Na época, o morro se chamava "Livramento", mas com a chegada dos ex-combatentes da Guerra de Canudos que, sem reconhecimento e o soldo prometido, buscaram moradia no local, o morro passou a se chamar "Favela" em referência a um arbusto (conhecido como faveleira ou favela) comum em um morro de mesmo nome existente em Canudos. Já o atual nome possui duas possíveis origens: o nome de um rio em Canudos chamado "Providência" e o pedido dos habitantes do Morro da Favela por providências de melhoria da qualidade de vida. Além disso, o nome "favela" se popularizou e tornou-se a designação de todo conjunto de habitações semelhante.


Nesse contexto, o fenômeno de surgimento e crescimento de favelas se chama favelização. Além disso, outro fenômeno importante para compreender a formação de agrupamentos subnormais (termo utilizado pelo IBGE para designar moradias irregulares) é a periferização que consiste na expansão das cidades em direção às periferias (região afastada dos centros urbanos). Ambos os fenômenos geográficos de marginalização são causados pela ação, ausência ou descaso do Estado, propiciando o surgimento de atividades ilegais como o comércio de drogas.

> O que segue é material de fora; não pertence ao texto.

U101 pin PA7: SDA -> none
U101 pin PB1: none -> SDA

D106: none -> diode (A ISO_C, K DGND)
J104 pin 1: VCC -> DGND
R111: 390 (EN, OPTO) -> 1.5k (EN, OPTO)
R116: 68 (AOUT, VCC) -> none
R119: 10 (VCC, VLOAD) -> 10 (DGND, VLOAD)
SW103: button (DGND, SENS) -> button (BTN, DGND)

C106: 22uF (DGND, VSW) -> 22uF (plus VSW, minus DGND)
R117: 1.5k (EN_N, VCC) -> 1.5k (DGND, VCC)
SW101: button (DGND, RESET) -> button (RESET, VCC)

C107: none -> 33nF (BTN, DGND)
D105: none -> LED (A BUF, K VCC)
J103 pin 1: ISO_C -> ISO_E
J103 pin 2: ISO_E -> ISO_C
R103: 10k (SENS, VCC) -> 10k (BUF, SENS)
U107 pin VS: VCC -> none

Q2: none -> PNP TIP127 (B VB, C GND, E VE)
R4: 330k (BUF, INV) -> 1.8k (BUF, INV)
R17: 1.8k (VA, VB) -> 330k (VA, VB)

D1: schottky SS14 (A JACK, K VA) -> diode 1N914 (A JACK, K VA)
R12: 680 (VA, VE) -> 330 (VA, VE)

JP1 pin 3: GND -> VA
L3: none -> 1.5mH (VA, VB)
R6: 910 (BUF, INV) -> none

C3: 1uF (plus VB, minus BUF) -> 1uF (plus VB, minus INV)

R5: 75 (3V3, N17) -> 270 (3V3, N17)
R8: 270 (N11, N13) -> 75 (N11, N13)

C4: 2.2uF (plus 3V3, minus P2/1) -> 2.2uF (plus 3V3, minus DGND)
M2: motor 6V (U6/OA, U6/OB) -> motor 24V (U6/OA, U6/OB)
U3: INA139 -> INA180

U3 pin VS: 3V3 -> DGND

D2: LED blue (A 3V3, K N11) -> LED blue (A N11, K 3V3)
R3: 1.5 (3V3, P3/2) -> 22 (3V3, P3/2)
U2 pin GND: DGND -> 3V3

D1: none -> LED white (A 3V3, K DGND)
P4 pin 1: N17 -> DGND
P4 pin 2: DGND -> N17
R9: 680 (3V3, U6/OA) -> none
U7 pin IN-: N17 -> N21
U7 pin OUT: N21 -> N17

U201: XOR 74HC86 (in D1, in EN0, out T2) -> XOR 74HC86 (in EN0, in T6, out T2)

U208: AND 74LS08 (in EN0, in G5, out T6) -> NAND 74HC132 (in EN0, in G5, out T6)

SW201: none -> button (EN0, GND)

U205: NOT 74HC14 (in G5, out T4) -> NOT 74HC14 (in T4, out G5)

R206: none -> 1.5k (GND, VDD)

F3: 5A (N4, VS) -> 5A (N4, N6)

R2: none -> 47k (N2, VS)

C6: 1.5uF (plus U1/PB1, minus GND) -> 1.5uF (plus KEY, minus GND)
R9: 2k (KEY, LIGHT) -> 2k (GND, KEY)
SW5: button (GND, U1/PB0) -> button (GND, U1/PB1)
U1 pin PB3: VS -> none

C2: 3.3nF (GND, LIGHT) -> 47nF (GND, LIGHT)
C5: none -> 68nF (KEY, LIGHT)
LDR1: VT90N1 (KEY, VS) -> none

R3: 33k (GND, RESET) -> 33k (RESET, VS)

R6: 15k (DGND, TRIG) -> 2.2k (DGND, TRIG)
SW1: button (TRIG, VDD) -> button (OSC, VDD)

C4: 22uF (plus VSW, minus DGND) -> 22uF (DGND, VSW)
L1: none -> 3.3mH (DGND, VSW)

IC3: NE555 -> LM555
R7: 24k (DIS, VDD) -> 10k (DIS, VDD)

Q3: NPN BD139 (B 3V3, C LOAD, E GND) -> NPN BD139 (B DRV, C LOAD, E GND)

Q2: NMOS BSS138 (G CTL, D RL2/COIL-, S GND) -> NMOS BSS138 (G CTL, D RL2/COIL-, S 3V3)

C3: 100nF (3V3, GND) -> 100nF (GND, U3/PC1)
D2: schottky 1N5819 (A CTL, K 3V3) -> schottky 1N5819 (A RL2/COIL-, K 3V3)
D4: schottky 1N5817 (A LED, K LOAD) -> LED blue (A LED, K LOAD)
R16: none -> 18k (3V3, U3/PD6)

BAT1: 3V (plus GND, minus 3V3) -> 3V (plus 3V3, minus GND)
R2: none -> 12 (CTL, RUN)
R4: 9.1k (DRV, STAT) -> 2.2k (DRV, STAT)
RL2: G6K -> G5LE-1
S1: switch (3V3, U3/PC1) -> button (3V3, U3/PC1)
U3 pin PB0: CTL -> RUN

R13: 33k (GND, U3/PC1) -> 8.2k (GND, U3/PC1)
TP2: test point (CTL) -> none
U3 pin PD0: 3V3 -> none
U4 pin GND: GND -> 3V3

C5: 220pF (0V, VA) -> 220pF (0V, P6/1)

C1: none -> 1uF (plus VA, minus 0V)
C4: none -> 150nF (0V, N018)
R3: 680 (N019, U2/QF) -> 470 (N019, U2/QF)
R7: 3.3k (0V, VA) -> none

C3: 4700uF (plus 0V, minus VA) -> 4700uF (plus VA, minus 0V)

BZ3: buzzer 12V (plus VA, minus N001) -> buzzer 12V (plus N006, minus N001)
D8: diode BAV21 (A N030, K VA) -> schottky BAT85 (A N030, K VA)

Desde o surgimento das favelas e periferias, as operações policiais são comuns, mas foi a partir da segunda metade do século XX que se intensificaram devido à chegada de drogas mais nocivas, a formação de facções (e outros grupos criminosos) e suas disputas territoriais.


Em uma conferência intitulada "A política como vocação", o sociólogo alemão, Max Weber (1919), caracterizou o Estado moderno pelo monopólio exitoso, em dado território, da violência legítima, constituindo uma dominação legalista, na qual a autoridade se baseia na obediência oriunda da crença na validez de um estatuto legal. Portanto, a ação da polícia é uma tentativa de estabelecer a ordem, mas também o monopólio da violência legítima. Entretanto, tal ação ocorre tendo a população - majoritariamente negra - no fogo cruzado, causando a morte de civis, incluindo crianças e jovens.


Um dos principais motivos para o conflito perdurar por tanto tempo é a perpetuação dos grupos criminosos que ocorre, entre outros meios, pelo recrutamento de crianças e jovens em situação de vulnerabilidade social. Portanto, enquanto os problemas históricos que causaram a favelização e a periferização não forem resolvidos, ou seja, enquanto as populações faveladas e periféricas não forem integradas à sociedade por meio de políticas públicas do Estado brasileiro, os problemas persistirão.